Congress should go back to the drawing board on its plans for reforming Fannie and Freddie, says the head of a housing advocacy group

Congress should go back to the drawing board on its plans for reforming Fannie and Freddie, says the head of a housing advocacy group.

The Senate is currently considering a bill, written by Banking Committee Chairman Tim Johnson (D-S.D.) and Ranking Member Mike Crapo (R-Idaho), that would dismantle Fannie and Freddie and replace them with a new federal mortgage insurer. But in a column for the Huffington Post, National Community Reinvestment Coalition President and CEO John Taylor said the bill presented “serious problems for working Americans.”

“If the bill in its current form became law, it would do enormous harm to homeownership opportunity,” Taylor wrote. “The bill must not be given a floor vote in the Senate.”

Instead of dismantling Fannie and Freddie, Taylor wrote, Congress should focus on repairing them. He argued that the mortgage finance giants needed to be regulated properly and operated transparently, and that they needed to maintain sufficient cash reserves.  Eliminating them, however, would be “reckless and foolish,” he wrote.

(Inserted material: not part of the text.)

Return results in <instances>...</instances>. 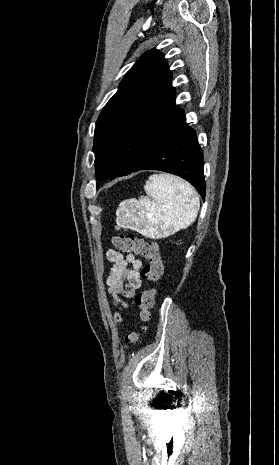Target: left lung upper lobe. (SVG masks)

“There has been an ill-advised and misplaced push to get rid of Fannie Mae and Freddie Mac. Doing so would be a mistake,” he wrote. “Fannie Mae and Freddie Mac have affordable housing goals, which help to make sure that the market serves underserved communities, and which have had a tremendous positive impact.”

The current bill eliminates affordable housing goals and doesn’t do enough to ensure that all creditworthy borrowers have access to mortgage credit, Taylor wrote.

“The bottom line is that less conventional lending to creditworthy families means fewer homeowners, which hurts communities and the economy at large,” he wrote. “Therefore, making sure that responsible credit is made available to all creditworthy borrowers is in our national interest.”